Many years ago, breakfast seemed to me like a necessary inconvenience. I would wake up, roll out of bed, and within 15 minutes be out of the house on my way to school, or work, or whatever appointment I had.
Even on my days off, I never “enjoyed” breakfast. It was just something that had to get done before the rest of life continued.
I never questioned this mentality. That is, until I met my husband.
He is German, and a great lover of breakfast.
German vs. Canadian Breakfast
Before our marriage I knew that we had some cultural differences, but paid little mind to them. We were both from Western nations. In my mind he was practically Canadian, just with a language difference.
After just about 10 years of marriage, I know better.
One shock for me in our first year of marriage, was the complete contrast we had regarding how eating breakfast looked.
I ate food.
The two may not contrast at first glance. But in essence, they do.
When my husband sat to breakfast, he would bring out all the spreads on the table that he desired.
The coffee was prepared in our french press, and waited on the table.
The table was set with breakfast dishes, awaiting our arrival.
In the meantime I would put two pieces of toast down for myself, spread butter and jam on them at the counter.
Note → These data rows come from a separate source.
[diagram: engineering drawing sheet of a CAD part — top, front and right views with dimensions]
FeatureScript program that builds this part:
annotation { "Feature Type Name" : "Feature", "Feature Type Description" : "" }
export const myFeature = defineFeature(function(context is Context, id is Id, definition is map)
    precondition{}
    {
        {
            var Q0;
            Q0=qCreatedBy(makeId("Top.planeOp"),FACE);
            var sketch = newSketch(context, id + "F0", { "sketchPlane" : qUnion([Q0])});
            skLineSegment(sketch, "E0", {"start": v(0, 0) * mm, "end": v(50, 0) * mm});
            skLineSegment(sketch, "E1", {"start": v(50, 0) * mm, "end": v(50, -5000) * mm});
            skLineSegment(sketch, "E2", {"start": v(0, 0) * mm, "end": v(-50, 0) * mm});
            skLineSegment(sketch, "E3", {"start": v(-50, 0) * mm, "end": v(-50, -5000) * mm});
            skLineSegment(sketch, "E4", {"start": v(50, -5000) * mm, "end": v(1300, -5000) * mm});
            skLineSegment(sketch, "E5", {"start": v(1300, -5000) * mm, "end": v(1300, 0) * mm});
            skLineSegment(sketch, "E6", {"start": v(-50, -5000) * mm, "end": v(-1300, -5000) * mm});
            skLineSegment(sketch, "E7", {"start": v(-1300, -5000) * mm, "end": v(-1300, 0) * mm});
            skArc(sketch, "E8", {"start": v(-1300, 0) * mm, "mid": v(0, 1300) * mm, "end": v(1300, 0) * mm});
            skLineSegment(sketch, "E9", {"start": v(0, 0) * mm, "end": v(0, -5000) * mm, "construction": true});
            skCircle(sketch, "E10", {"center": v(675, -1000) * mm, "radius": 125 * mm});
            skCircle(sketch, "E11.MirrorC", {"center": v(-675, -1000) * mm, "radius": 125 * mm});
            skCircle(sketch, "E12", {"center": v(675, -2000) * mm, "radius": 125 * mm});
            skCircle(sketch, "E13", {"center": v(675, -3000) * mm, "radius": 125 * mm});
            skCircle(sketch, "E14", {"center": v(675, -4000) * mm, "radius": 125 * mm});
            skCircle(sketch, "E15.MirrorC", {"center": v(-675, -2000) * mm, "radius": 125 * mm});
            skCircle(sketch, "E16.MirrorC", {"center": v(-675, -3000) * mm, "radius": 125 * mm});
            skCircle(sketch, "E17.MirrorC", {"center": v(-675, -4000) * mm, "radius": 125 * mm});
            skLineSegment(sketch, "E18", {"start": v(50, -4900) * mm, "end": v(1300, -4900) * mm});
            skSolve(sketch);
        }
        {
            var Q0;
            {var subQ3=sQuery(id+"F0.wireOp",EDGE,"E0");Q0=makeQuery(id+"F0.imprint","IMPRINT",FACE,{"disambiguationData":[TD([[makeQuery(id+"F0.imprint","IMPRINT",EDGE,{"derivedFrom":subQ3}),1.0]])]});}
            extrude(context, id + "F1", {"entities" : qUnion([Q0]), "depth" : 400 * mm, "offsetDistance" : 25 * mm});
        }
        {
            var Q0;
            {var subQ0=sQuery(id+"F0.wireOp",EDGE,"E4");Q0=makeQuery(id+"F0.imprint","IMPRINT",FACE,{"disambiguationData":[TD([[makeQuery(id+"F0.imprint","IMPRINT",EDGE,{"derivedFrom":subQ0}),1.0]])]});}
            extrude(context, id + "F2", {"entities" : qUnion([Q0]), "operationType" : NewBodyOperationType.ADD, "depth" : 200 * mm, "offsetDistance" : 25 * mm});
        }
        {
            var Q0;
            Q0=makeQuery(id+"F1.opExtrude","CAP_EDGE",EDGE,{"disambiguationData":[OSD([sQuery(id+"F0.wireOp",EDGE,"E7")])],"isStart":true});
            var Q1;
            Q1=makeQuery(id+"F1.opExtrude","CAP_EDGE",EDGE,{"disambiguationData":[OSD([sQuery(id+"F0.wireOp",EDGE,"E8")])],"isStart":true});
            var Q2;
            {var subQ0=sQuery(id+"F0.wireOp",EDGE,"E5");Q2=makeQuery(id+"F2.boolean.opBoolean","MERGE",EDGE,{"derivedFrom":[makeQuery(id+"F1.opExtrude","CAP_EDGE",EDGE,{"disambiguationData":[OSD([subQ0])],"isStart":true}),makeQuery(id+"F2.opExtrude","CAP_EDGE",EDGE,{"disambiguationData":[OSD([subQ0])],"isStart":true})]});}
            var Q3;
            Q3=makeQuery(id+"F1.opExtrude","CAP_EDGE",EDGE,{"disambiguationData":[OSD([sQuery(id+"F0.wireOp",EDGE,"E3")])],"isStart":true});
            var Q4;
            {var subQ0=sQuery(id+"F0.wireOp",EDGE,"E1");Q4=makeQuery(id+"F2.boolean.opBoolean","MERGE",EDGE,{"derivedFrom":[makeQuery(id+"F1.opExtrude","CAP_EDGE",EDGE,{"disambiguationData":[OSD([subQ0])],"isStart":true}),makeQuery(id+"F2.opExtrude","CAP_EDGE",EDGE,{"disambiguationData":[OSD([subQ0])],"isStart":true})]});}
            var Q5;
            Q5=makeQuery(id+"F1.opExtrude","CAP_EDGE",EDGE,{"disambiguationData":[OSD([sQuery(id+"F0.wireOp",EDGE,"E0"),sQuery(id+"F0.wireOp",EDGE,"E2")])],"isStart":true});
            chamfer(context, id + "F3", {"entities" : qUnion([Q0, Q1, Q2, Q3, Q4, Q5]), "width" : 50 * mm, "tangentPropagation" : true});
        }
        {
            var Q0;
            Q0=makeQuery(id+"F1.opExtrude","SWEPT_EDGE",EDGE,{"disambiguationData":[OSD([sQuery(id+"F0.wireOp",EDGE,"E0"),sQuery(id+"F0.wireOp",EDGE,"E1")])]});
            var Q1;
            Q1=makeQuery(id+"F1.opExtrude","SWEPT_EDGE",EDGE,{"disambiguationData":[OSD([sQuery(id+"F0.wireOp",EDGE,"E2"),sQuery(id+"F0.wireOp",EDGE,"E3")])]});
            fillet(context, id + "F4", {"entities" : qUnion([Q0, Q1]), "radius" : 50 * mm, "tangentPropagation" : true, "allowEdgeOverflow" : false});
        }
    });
I slurped at my coffee, gobbled down my two pieces of toast and was ready to take on the day!
But to my frustration… I was stuck waiting for him.
One piece of toast at a time would reach his plate. Between sips of his coffee, he would spread Nutella on his toast very thoroughly.
Then, with pleasure, he would eat (in my point of view) incredibly slow, and chat with me.
Those first few weeks I assumed he just was enjoying our, “honeymoon phase”.
But it never ended.
It still hasn’t.
But my frantic food frenzy has.
Slow breakfast has prevailed!
4 Lessons Learned:
(while impatiently sitting and waiting for my husband to eat his breakfast)
1. Eating is not just about cramming nutrients into my body so I can do bigger and better things.
Being forced to eat slowly, and enjoy my husband’s company at the table showed me it’s not just about the food. It’s about actually tasting what I eat. It’s about the time we get to slowly spend together without the panicked rush of jumping on to the next thing. Food is more about fellowship than satisfying a physical need. I AM NOT A MACHINE.
2. Slowing down doesn’t mean missing out.
Somehow in me there has been a sort of panic. If I don’t do things quickly, then I’m going to miss out on everything else in life.
In reality, life happens in the here and now.
Biting, chewing, tasting, talking, and laughing all belong to life. If we’re too busy to taste, we rob ourselves of experiencing life how it’s meant to be. We have taste buds for a reason!
3. I LOVE to enjoy!
I always felt too busy to actually sit down and enjoy food. We can sit down and enjoy a movie, or a TV show, but somehow sitting down and enjoying food has become obsolete. It’s become a means to an end. Eat the food, SO THAT we can enjoy shopping, or playing, or… At least, that’s how it looked in my life.
Once I was challenged to slow down consistently, I realized I actually enjoyed the leisurely pace of breakfasting. I had time to reflect on my day, or contemplate things, or as a couple we had time to talk, dream, or plan our life together. Not only did I enjoy the time together, but I was more attentive as to how things tasted.
4. I found out what butter tastes like!
Simon was at first appalled that I could not taste the
difference between margarine and butter. After some slowing down, and actually tasting, I found out butter is DELICIOUS!
I love slow breakfast.
These last couple weeks I have been
writing about how Lent is a time to slow down and make space for God.
My challenge for you this week, or weekend is to have a purposefully slow breakfast and taste some butter!